Within the data that follows, how many lines carry the string "degrees"? Give the number alone.

## INPUT MATERIAL
►

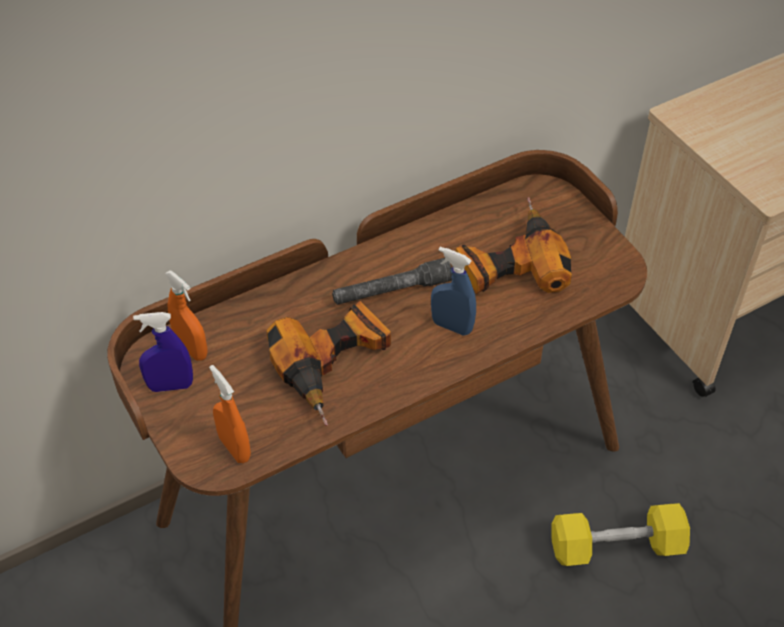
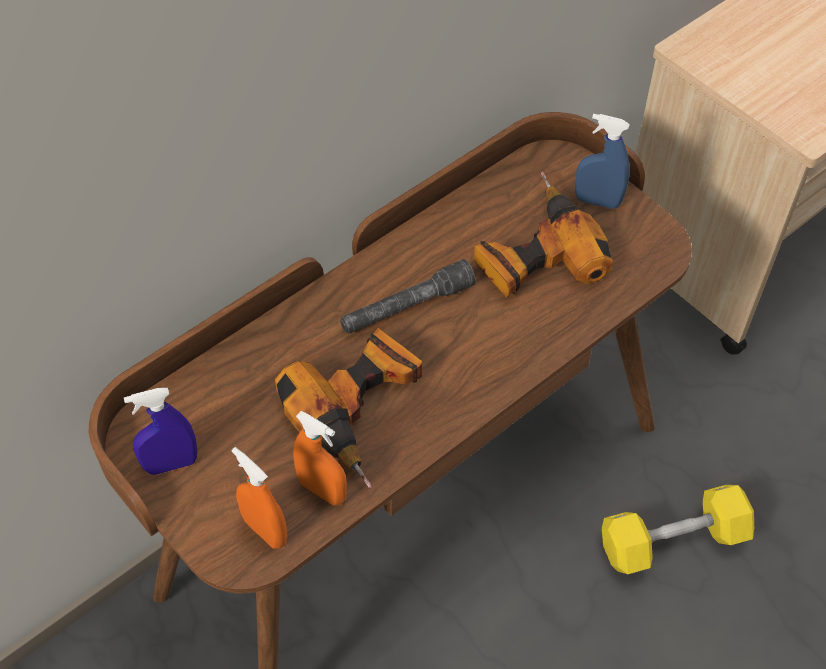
camera: 10 degrees left, 5 degrees up
orange spray bottle [165,270,207,361] -> orange spray bottle moved to [293,411,347,506]
blue spray bottle [431,247,476,336] -> blue spray bottle moved to [575,113,630,209]

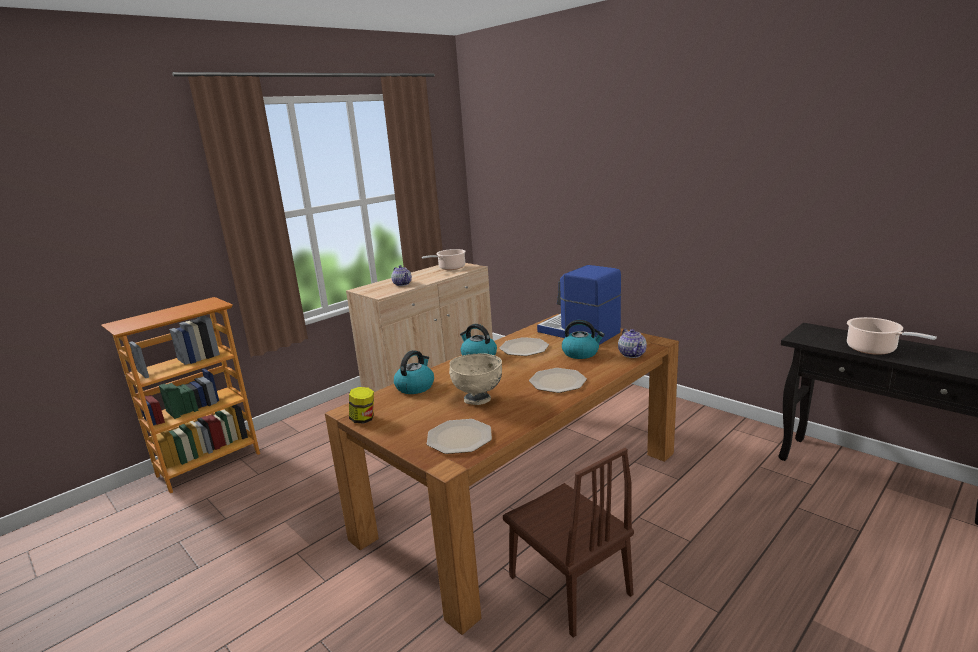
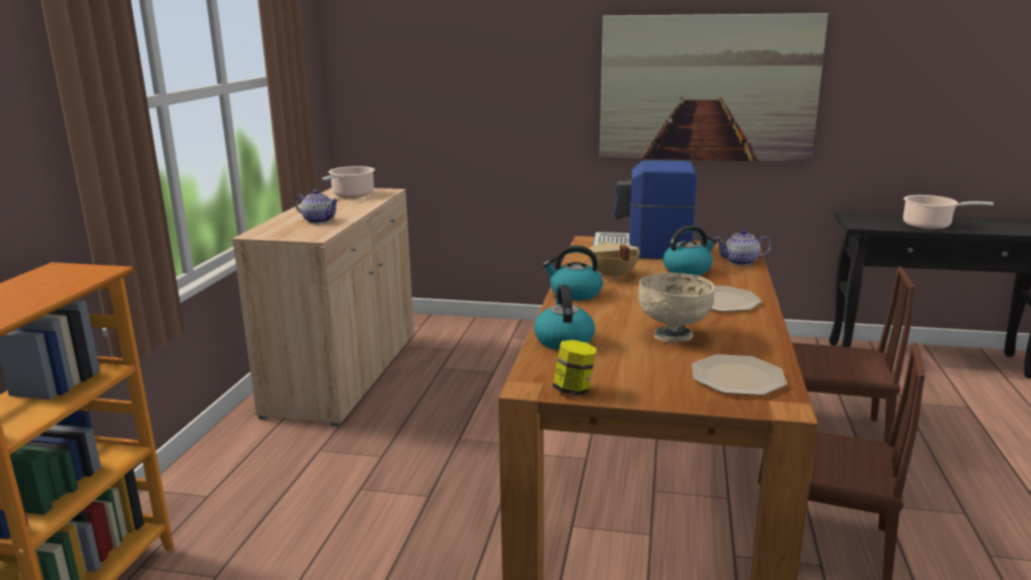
camera: 35 degrees left, 0 degrees up
plate [500,337,549,356] -> beige cooking pot [588,242,640,280]
teapot [618,329,647,358] -> teapot turned 135 degrees clockwise [715,230,771,266]
none -> picture [600,13,828,162]
none -> brown chair [792,267,915,443]

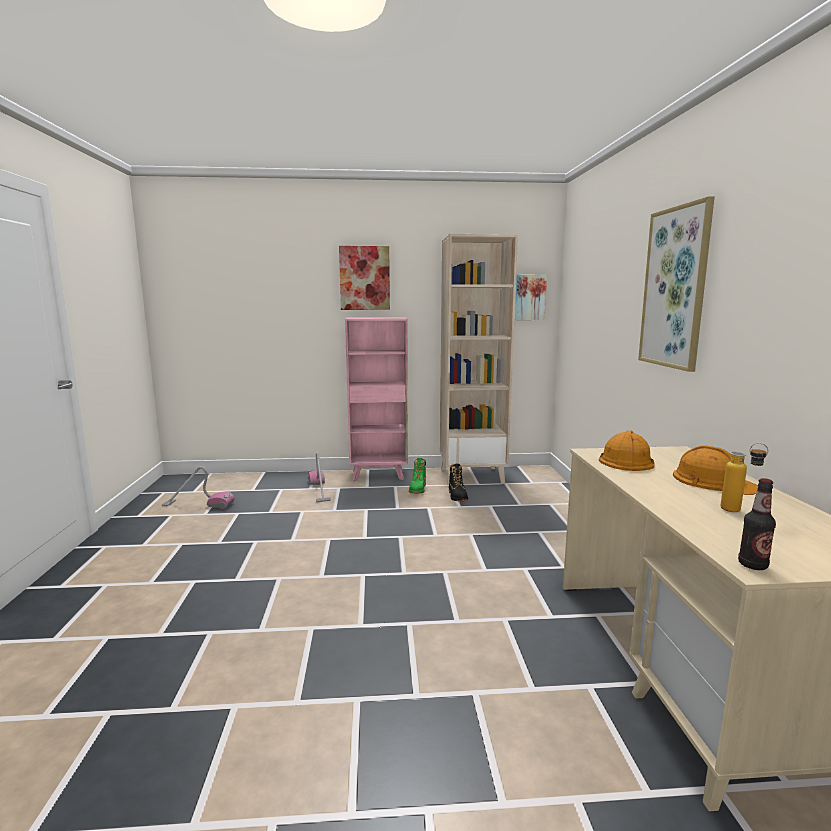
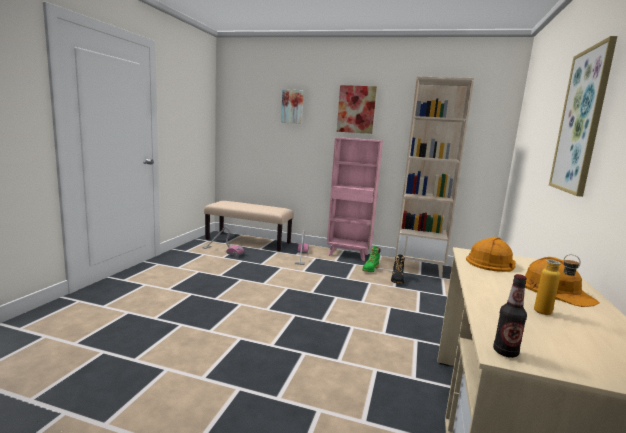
camera: 20 degrees right, 0 degrees up
picture [515,274,547,320] -> picture moved to [281,89,304,124]
none -> beige bench [204,201,294,251]

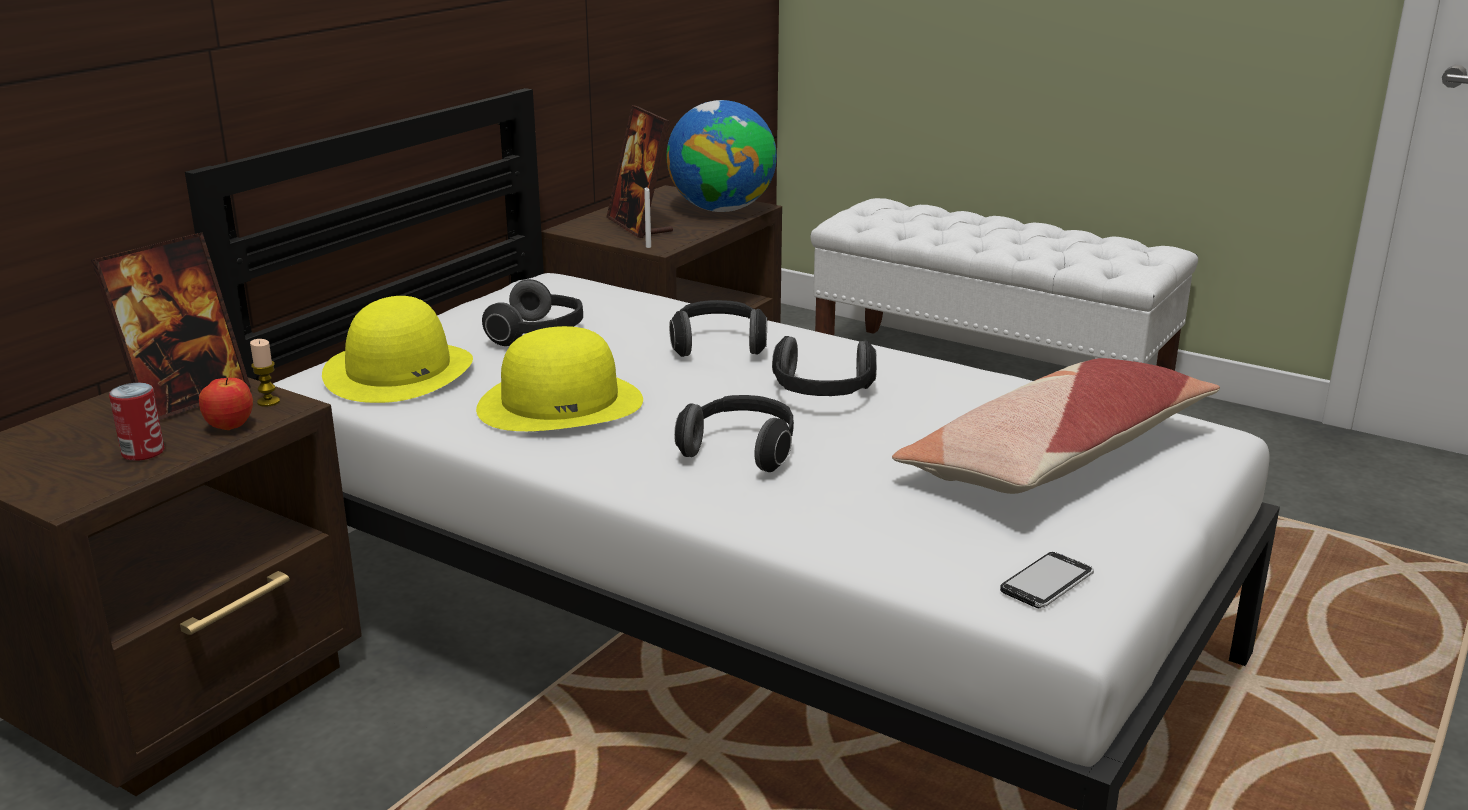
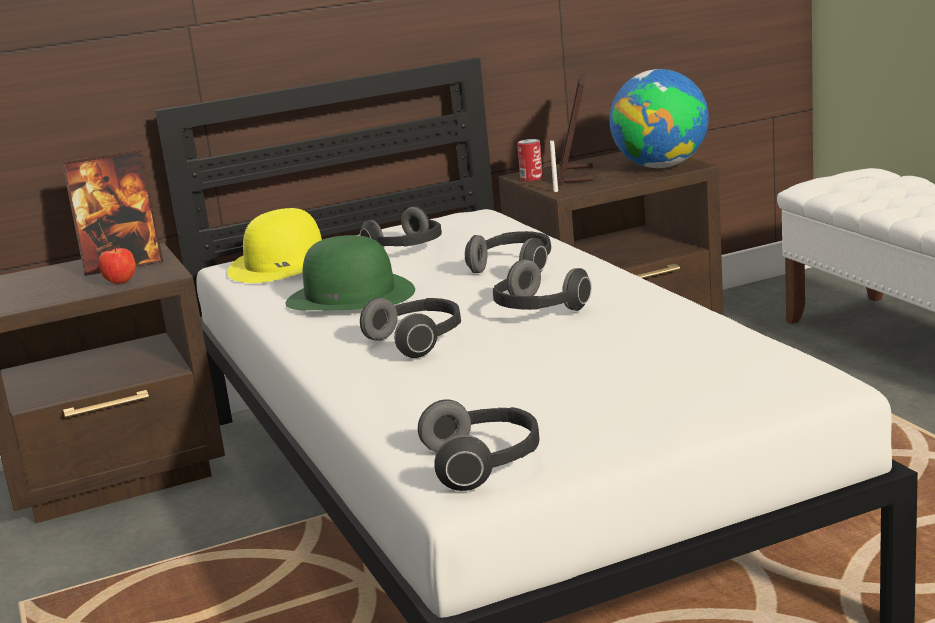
camera: 35 degrees right, 5 degrees down
can [109,383,164,461] -> can moved to [517,139,543,181]
candle [250,339,280,407] -> none
yellow hat [476,326,643,431] -> green hat [286,235,415,311]
pillow [892,358,1220,494] -> none
phone [1000,552,1094,608] -> headphones [418,400,539,491]

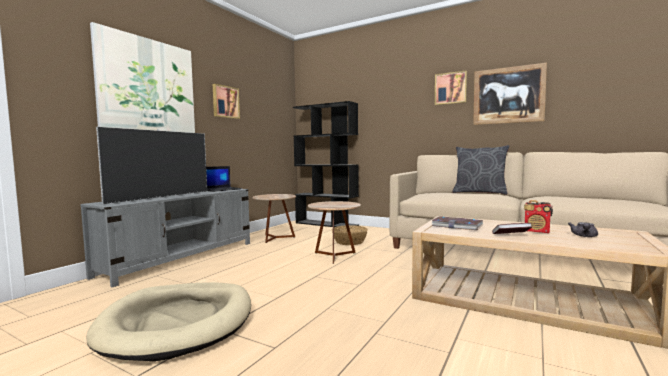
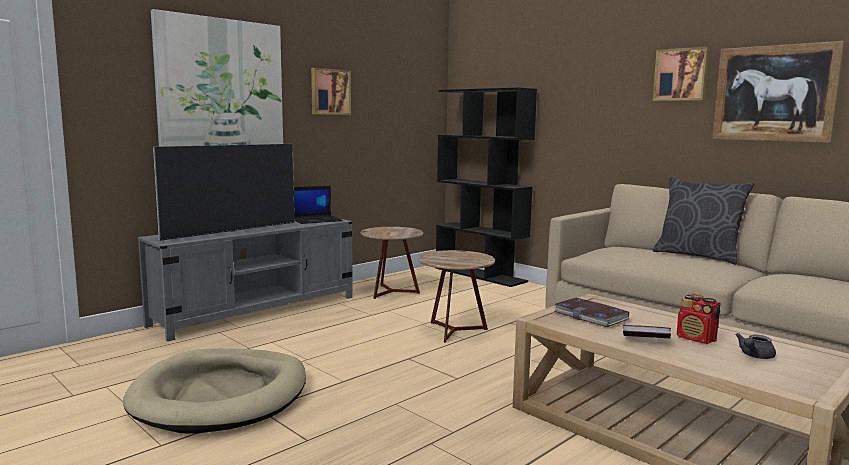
camera: 15 degrees right, 5 degrees up
basket [332,225,368,245] -> none

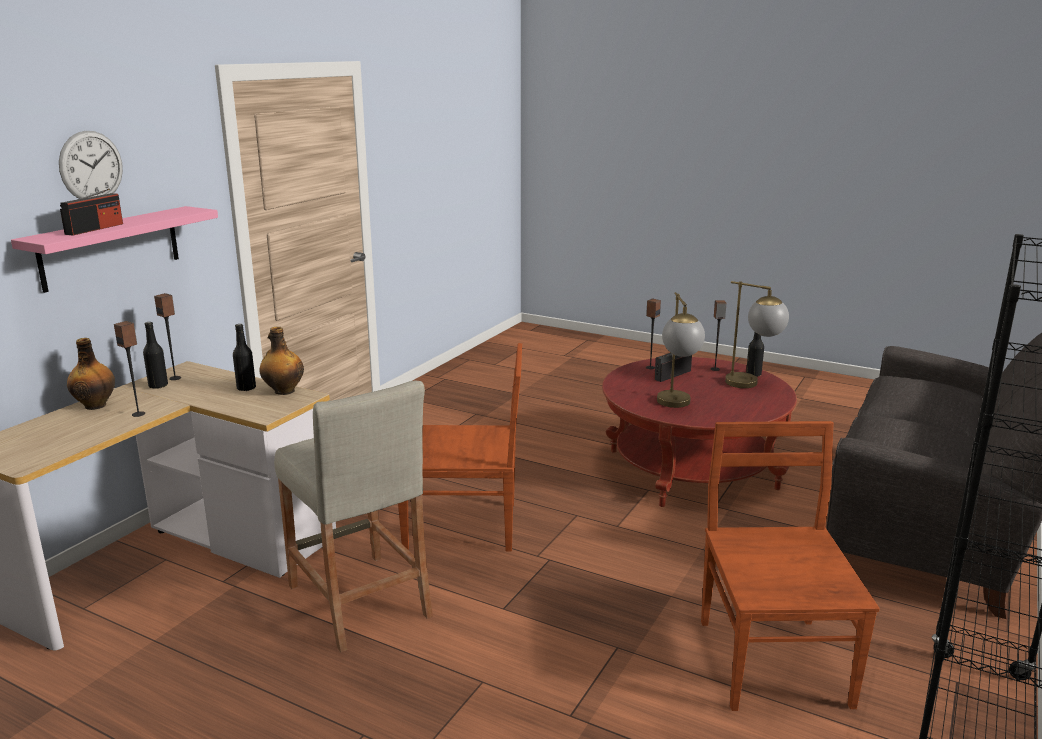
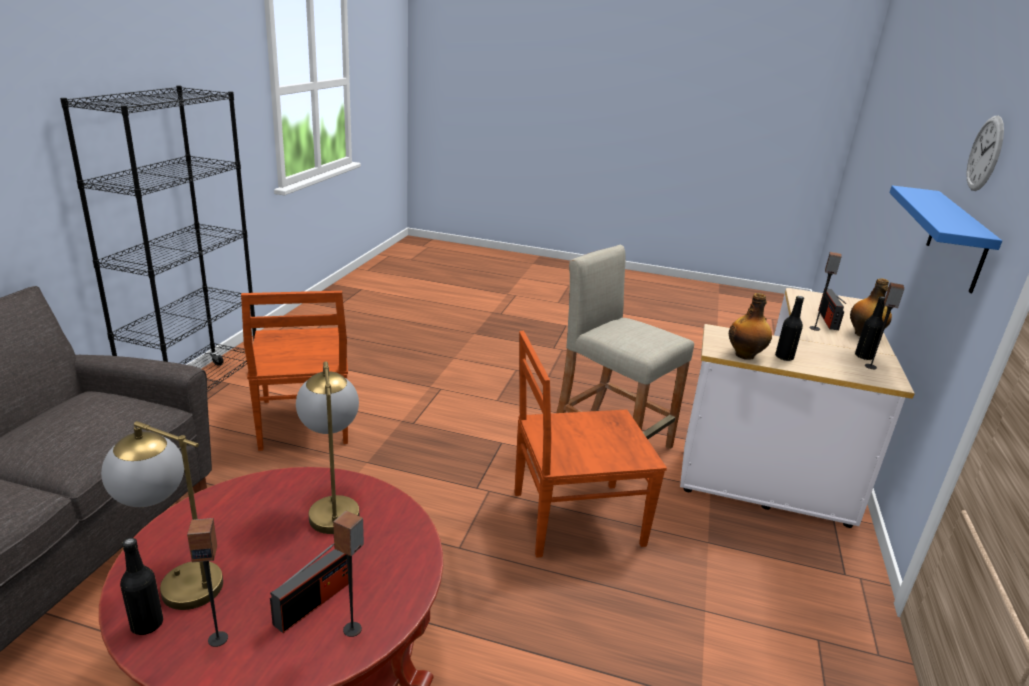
camera: 165 degrees right, 5 degrees up
pink shelf [11,206,218,293] -> blue shelf [889,185,1002,293]
radio [60,189,123,236] -> radio moved to [818,289,846,330]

◄

## YOUR RESPONSE
7